# ACAD/online falscher initialer Wert

## franzf

Hi,

Hab ein kleines Problem mit einem Lenovo SL510.

cat /sys/class/power_supply/ACAD/online sagt nach dem Booten immer "1", egal ob das Kabel angesteckt ist oder nicht.

Das führt dann dazu, dass PowerDevil das falsche Profil setzt, wenn der Laptop auf Batterie läuft.

Kabel rein - Kabel raus - wird erkannt und PowerDevil schaltet auf "Powersave", im ACAD/online steht eine "0".

Wie schaffe ich es jetzt, dass der Adapter schon beim Booten richtig gesetzt wird?

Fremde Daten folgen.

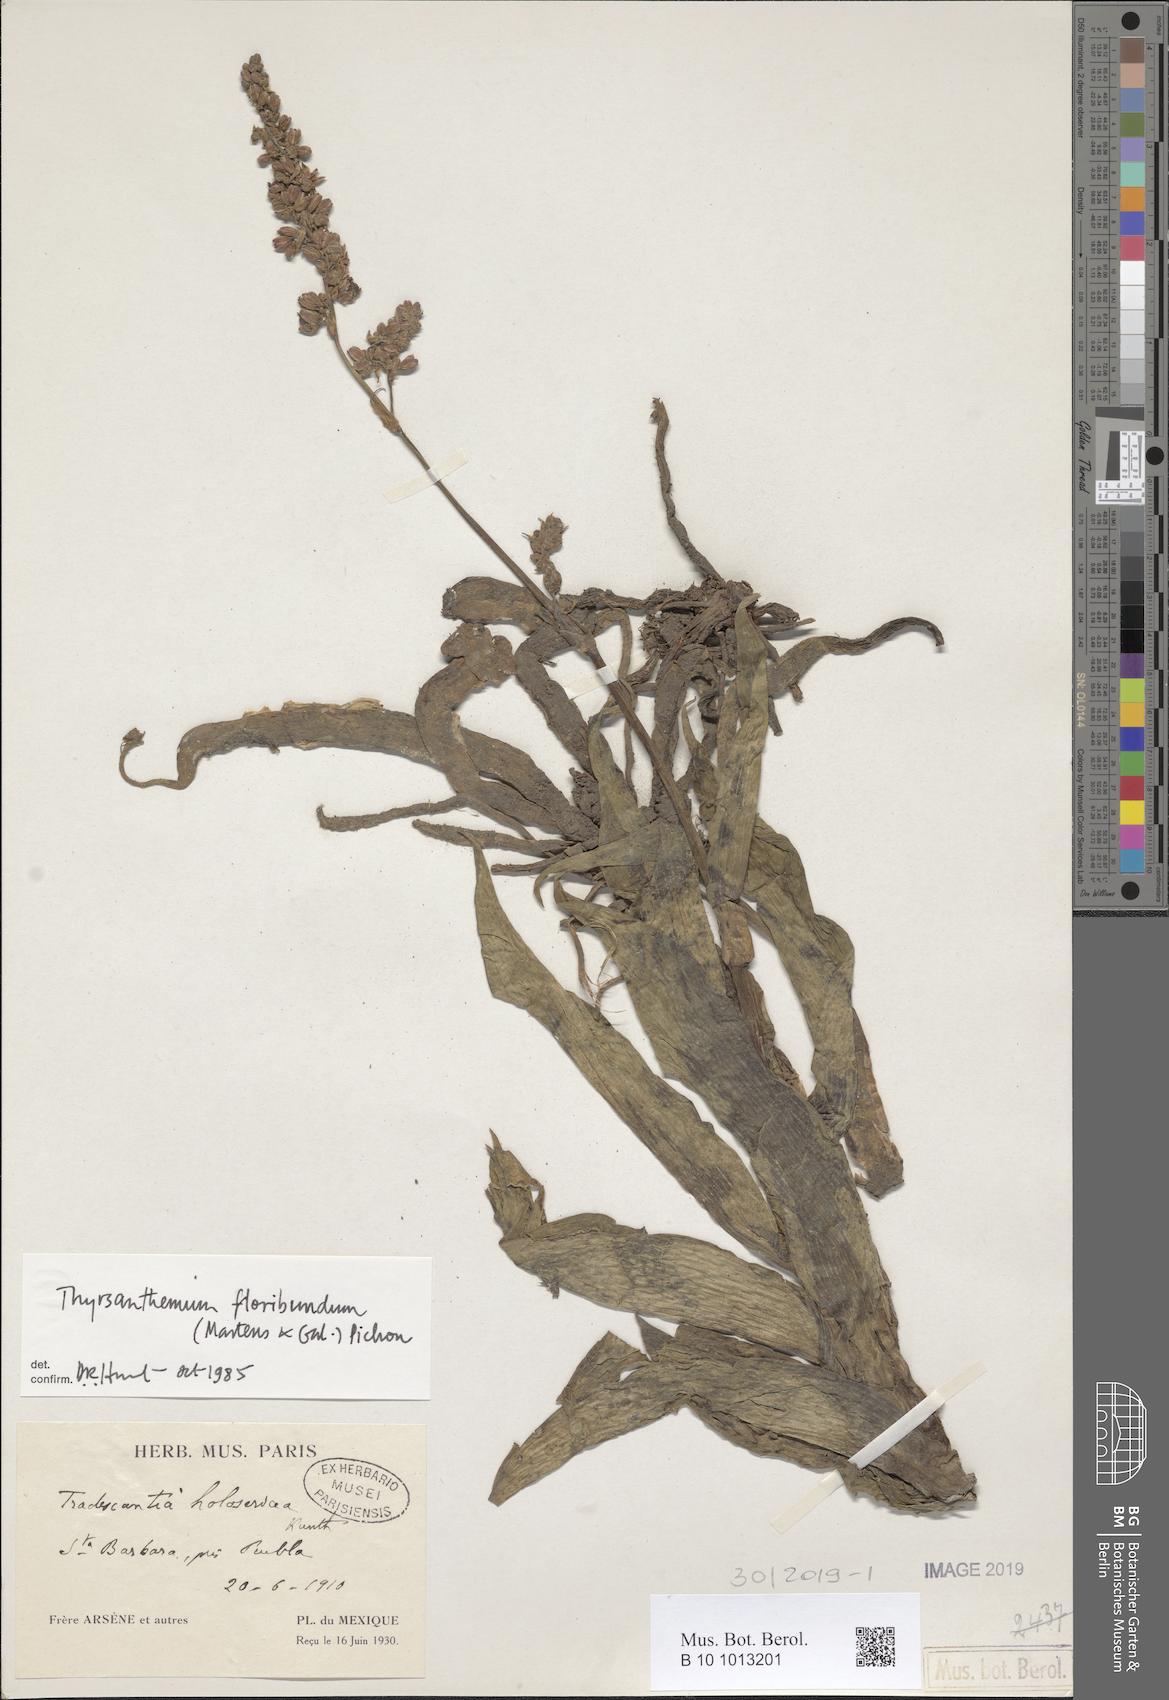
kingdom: Plantae
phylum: Tracheophyta
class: Liliopsida
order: Commelinales
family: Commelinaceae
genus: Thyrsanthemum
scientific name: Thyrsanthemum floribundum
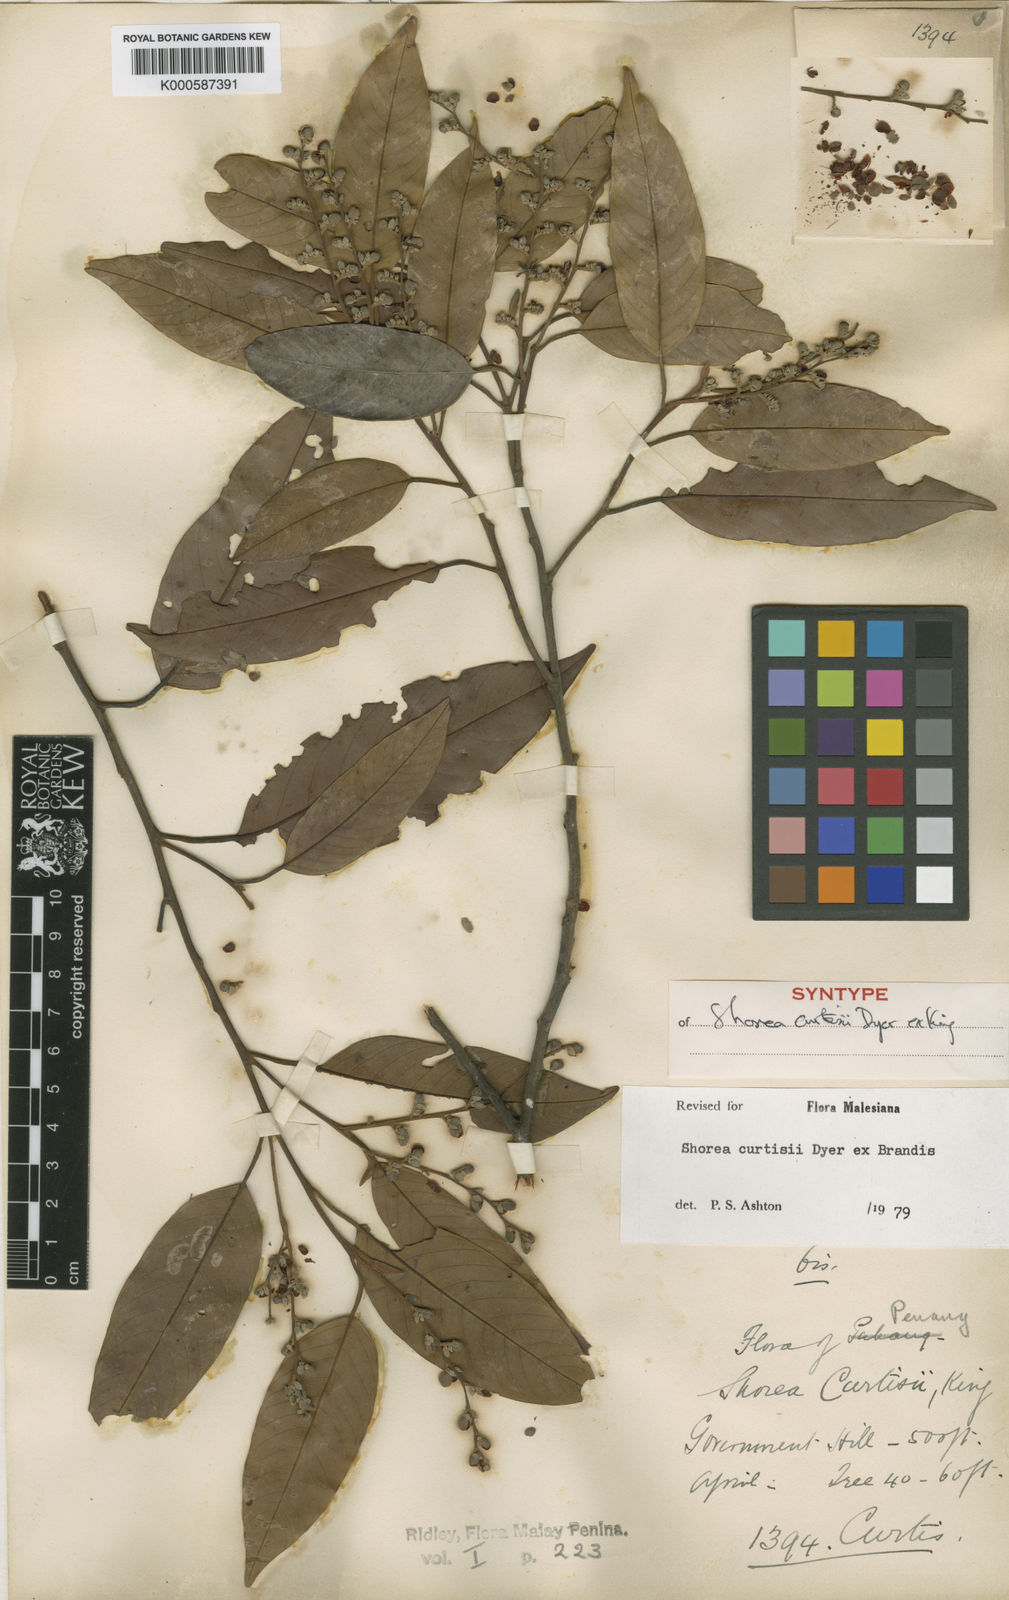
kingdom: Plantae
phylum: Tracheophyta
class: Magnoliopsida
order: Malvales
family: Dipterocarpaceae
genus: Shorea
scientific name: Shorea curtisii
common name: Dark red meranti
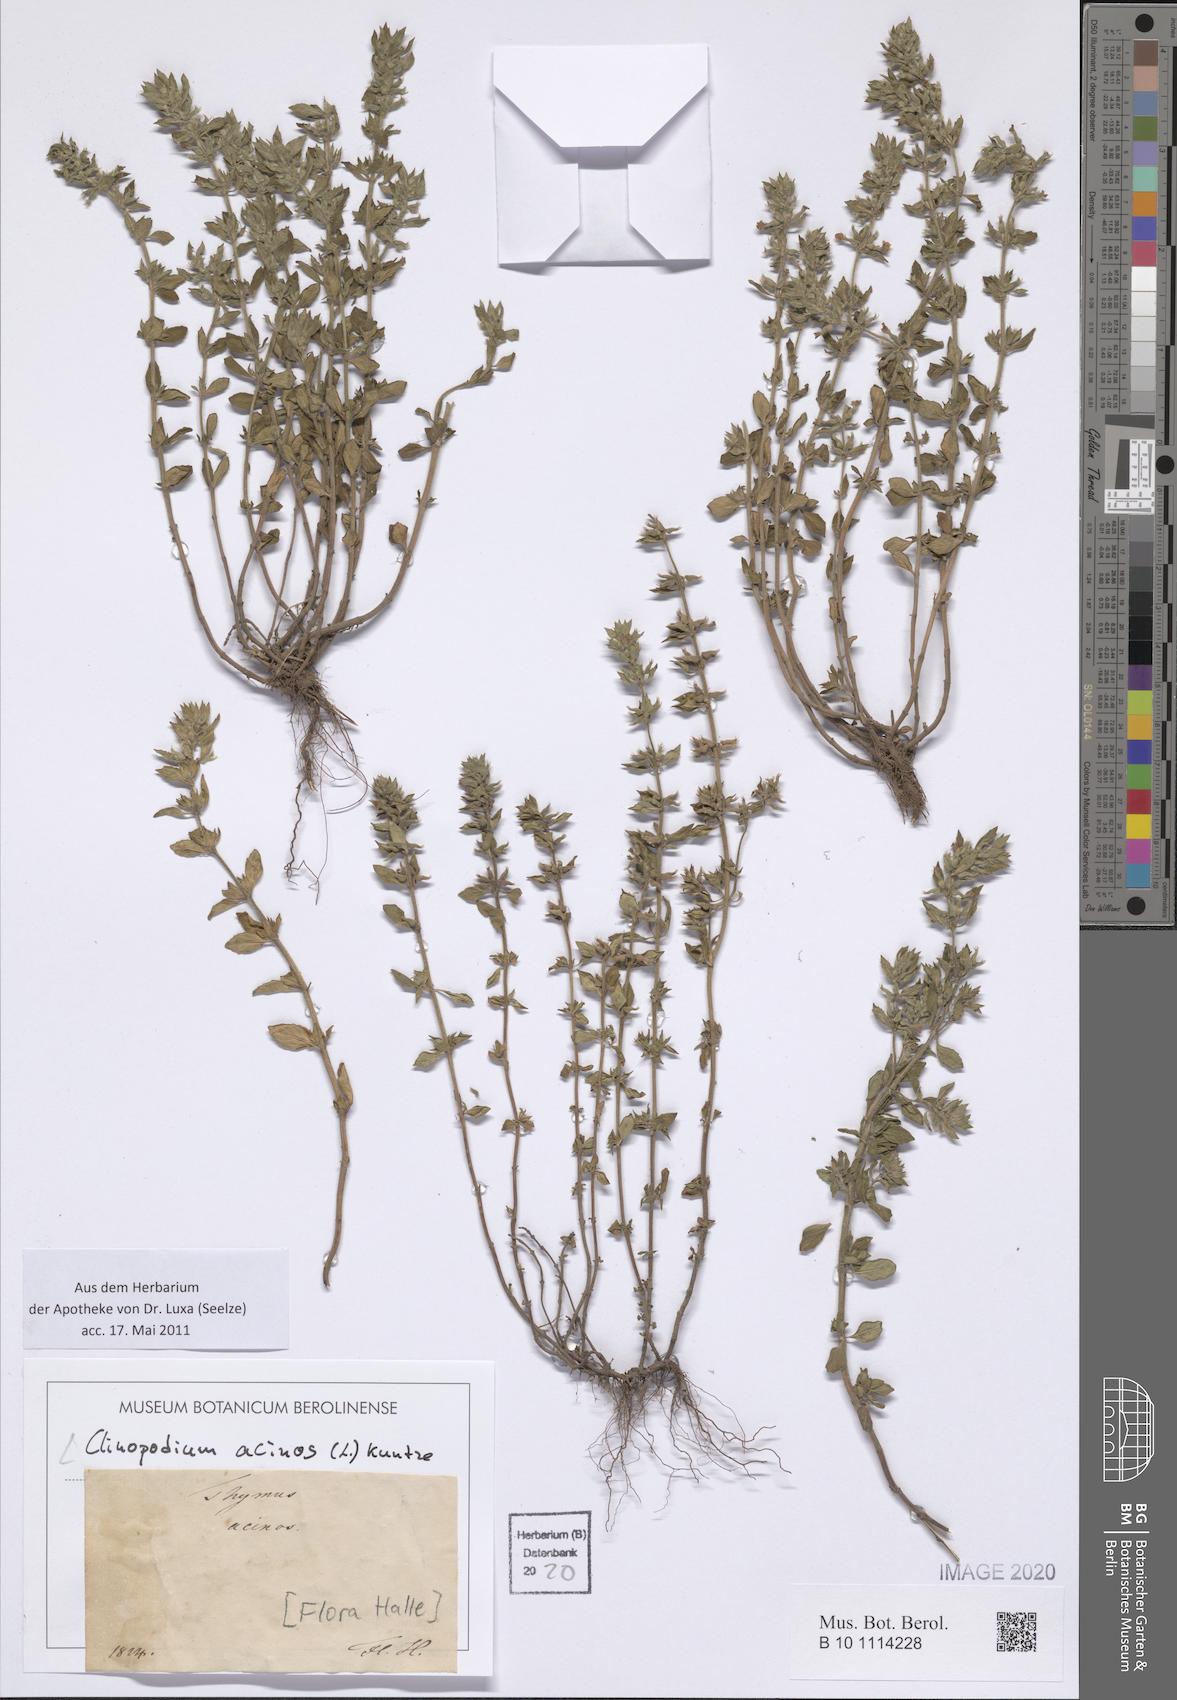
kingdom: Plantae
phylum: Tracheophyta
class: Magnoliopsida
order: Lamiales
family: Lamiaceae
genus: Clinopodium
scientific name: Clinopodium acinos
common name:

Ich kann mich ja auf on_ac_power nicht verlassen, das prüft auch nur das ACAD/online...

Danke

Franz

----------

## franzf

* push *

Kann mir vielleicht jemand sagen, wo ich suchen soll?

kernel? pm-utils?

Es läuft ein 2.6.24-gentoo-r6, aber auch mit einem 2.6.35-gentoo-r8 war es das Selbe.

Die neuesten pm-utils sind installiert.

acpid läuft nicht, aber auch wenn er läuft, ändert sich nix.

Das komische ist, dass in BAT1/status ein "DISCHARGING" drinnen steht. Es wird also angeblich entladen, obwohl der ac-adapter online ist.

Wie gesagt, das Problem besteht nur beim Booten OHNE eingestecktem Netzteil am Laptop. Mit Netzteil booten -> rausziehen -> ACAD/online = 0 - passt.

----------

## firefly

eventuell ein ACPI/BIOS problem. Scheinbar setzt das BIOS bzw. der ACPI code im BIOS den status des Netzteils nicht beim booten, wenn das Netzteil nicht angeschlossen ist.

----------

## franzf

Danke dir! Dann werd ich mal nach nem BIOS-Update schauen. Im BIOS-Setup selber war ich ja schon unterwegs, konnte aber keine Einstellung finden, die das Problem beheben könnte.

----------

## toralf

Wieso wird beim SL510 eigentlich ein/sys/class/power_supply/ACAD/ erzeugt, während mein T400 "nur" /sys/class/power_supply/AC/ verwendet (vanilla kernel 2.6.35.5)?

----------